I’ve got an application that works well with standalone lxd and I wanted to give clustering a shot.
To boot a container I make a sequence of api calls like:
POST /1.0/instances (to create the instance)
GET /1.0/operations//wait (to wait for the creation to succeed)
PUT /1.0/instances//state (to start the instance)

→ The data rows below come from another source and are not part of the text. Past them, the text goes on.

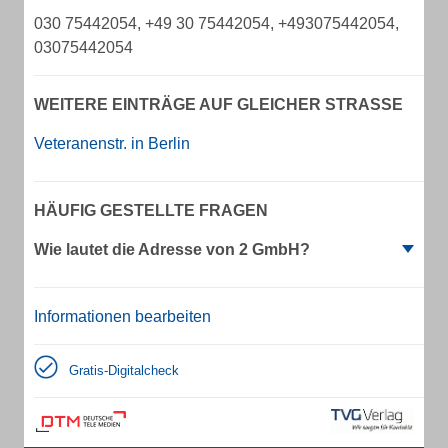
030 75442054, +49 30 75442054, +493075442054,
03075442054
WEITERE EINTRÄGE AUF GLEICHER STRASSE
Veteranenstr. in Berlin
HÄUFIG GESTELLTE FRAGEN
Wie lautet die Adresse von 2 GmbH?
Informationen bearbeiten
Gratis-Digitalcheck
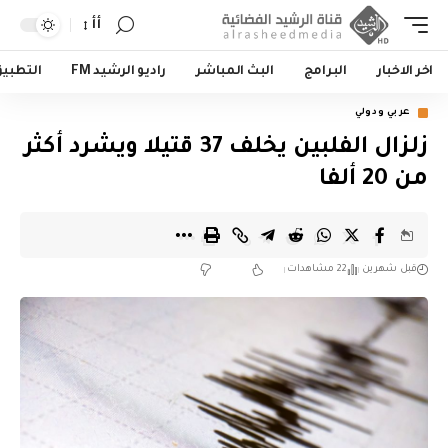
أأ
اخر الاخبار
البرامج
البث المباشر
راديو الرشيد FM
التطبي
عربي ودولي
زلزال الفلبين يخلف 37 قتيلا ويشرد أكثر
من 20 ألفا
قبل شهرين
22 مشاهدات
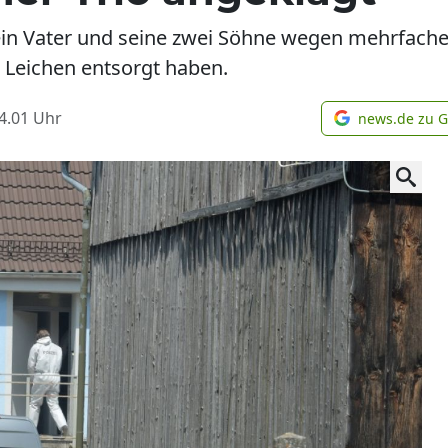
n Vater und seine zwei Söhne wegen mehrfachen
 Leichen entsorgt haben.
4.01
Uhr
news.de zu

This all works fine in standalone lxd, but I’m seeing that last call fail in a cluster when the node that the container gets created on is one of the other nodes in the cluster.
{'error': '',
'error_code': 0,
'metadata': {'class': 'task',
'created_at': '2020-06-17T19:45:59.014813571Z',
'description': 'Starting container',
'err': "Common start logic: Storage start: Failed to run: zfs mount deeper-end/containers/X1nzMoezkbvP01UrhB: cannot open 'deeper-end/containers/X1nzMoezkbvP01UrhB': dataset does not exist",
'id': '1689171d-ef42-40f5-99b6-a27cc6cc6917',
'location': 'ip-10-0-1-53',
'may_cancel': False,
'metadata': {'container_progress': 'Remapping container filesystem'},
'resources': {'containers': ['/1.0/containers/X1nzMoezkbvP01UrhB']},
'status': 'Failure',
'status_code': 400,
'updated_at': '2020-06-17T19:45:59.026857479Z'},
'operation': '',
'status': 'Success',
'status_code': 200,
'type': 'sync'}
If I retry the start call it succeeds, which makes me think it could be a race?
Notably, lxc launch --target <some_node> does work, but based on the traffic it looks like it does an additional GET /1.0/instances/ before the call to start the instance here:
https://github.com/lxc/lxd/blob/c66ca9c060a776e39490669782712ff8e4225301/lxc/init.go#L347 so maybe that gives enough time for the zfs changes to stick?
Has anyone else seen this? I could always just retry the call to start the instance, but I would have thought waiting for the create operation to succeed should be sufficient.
I’m using lxd 4.0.1